Announcing twinwiki

2020-07-06 / 3 mins read

Last night I published a piece of software I've been working on for some weeks now, twinwiki. Twinwiki is a Gemini wiki edited with sed commands. Wait, what?

Gemini

Gemini is a new (2019) protocol that takes the best parts of Gopher and adds modern things like TLS and UTF-8. It comes with a text/gemini document type that's basically much simpler than markdown, yet enough for working hypertext.

I discovered Gemini in May and have been quite enthusiastic about it ever since. Coming from the web, the Gemini ecosystem is a paradise. Everything is still new, the tools are easy to understand and to hack on, the community is active and the content personal and down-to-earth. No content marketing, spam, JS bloat and all that.

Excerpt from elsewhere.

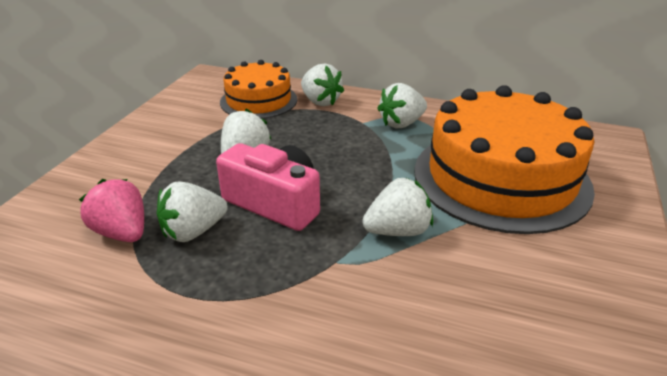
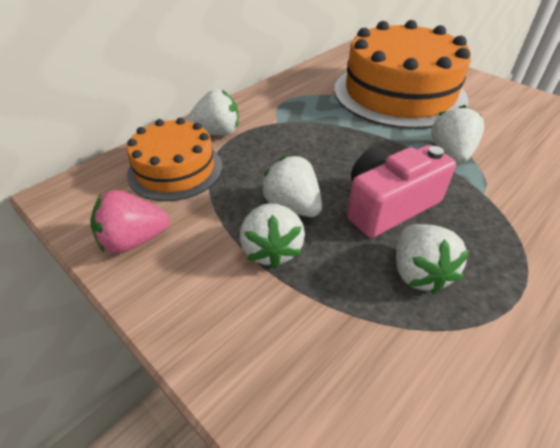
camera: 65 degrees left, 10 degrees up
pink strawberry [79,179,144,242] -> pink strawberry moved to [90,190,169,254]
white strawberry [377,83,427,128] -> white strawberry moved to [239,203,305,269]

A couple of days after hearing about Gemini I set up my own Gemini space. I now have 7 posts and some other content over there, and there will be more. I'm trying to keep this website more polished and the gemini content can be raw, personal and unprofessional. Like social media without the social! Anyway, I won't crosspost. If you want to see the other side, get a Gemini client like AV-98 (python CLI) or deedum (Android, upcoming iOS).

twinwiki

So, Gemini has a very simple way of posting data to servers: the 10 status code asks for a line of user input, and the input is then submitted as query string. I figured out that sed is probably the only noninteractive stateless text editor that people are somewhat familiar with, and decided it would make for a good wiki.

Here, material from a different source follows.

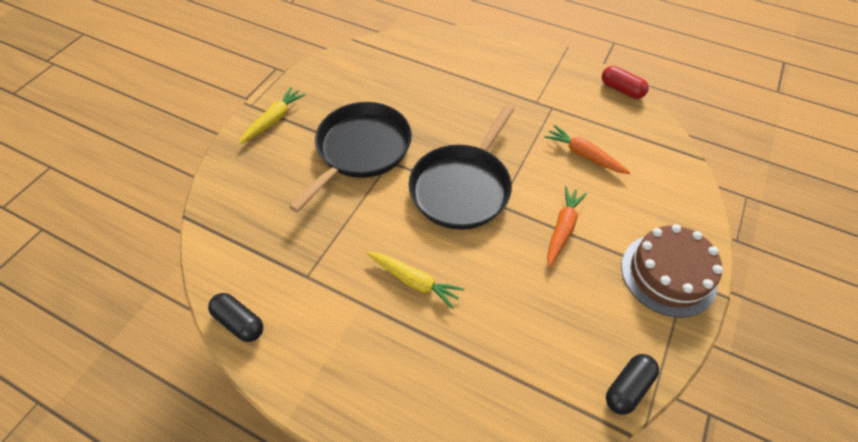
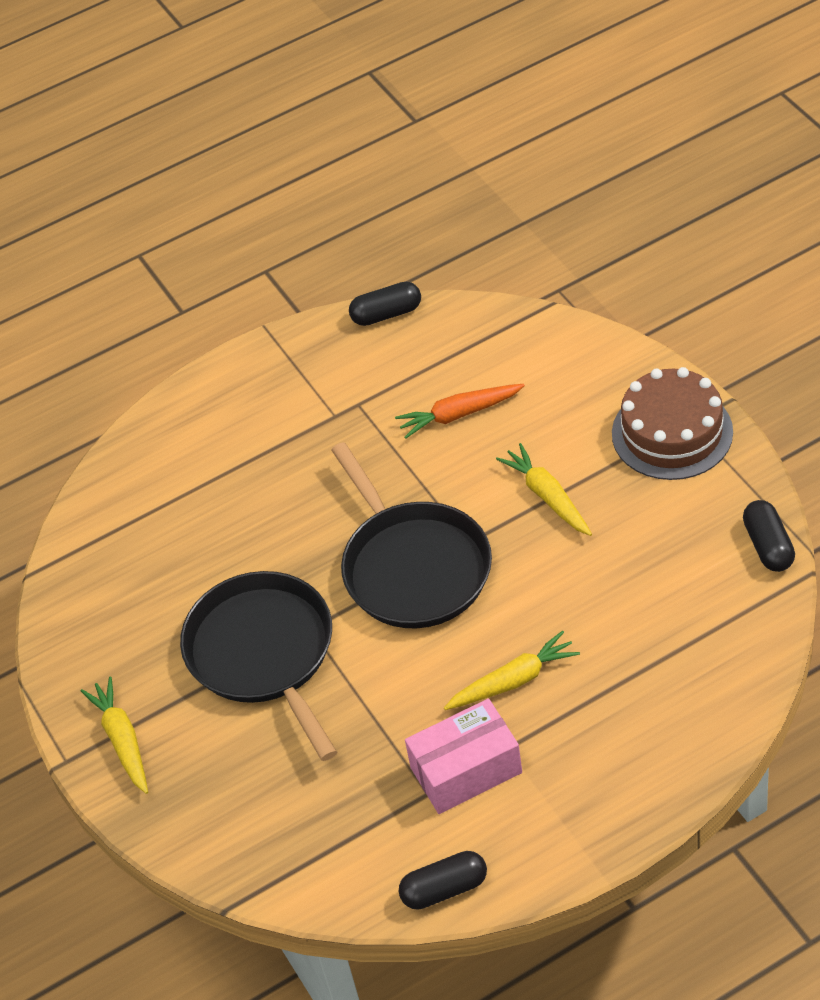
camera: 50 degrees left, 5 degrees down
orange carrot [547,186,587,268] -> yellow carrot [496,443,592,536]
red capsule [602,66,649,99] -> black capsule [349,282,421,326]
none -> pink box [405,698,522,814]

I wrote a pure Rust CGI app (since some Gemini servers support CGI) with an embedded database. Basic wiki functionality is there: creating pages, editing, history, reverting etc. The custom sed parser only handles line/range addresses and commands a,c,d,i,s for now, but I'm quite happy with it.

Twinwiki is the first Gemini native wiki (to my knowledge). There was Alex Schroeder's Gemini Wiki before, but it uses a separate protocol for editing. It must be a better wiki and easier to edit, but it's not as hacky. :)

Rust

As an aside, now that I've written an actual project in Rust I feel I'm getting the hang of it. It's definitely one of my favorite languages now.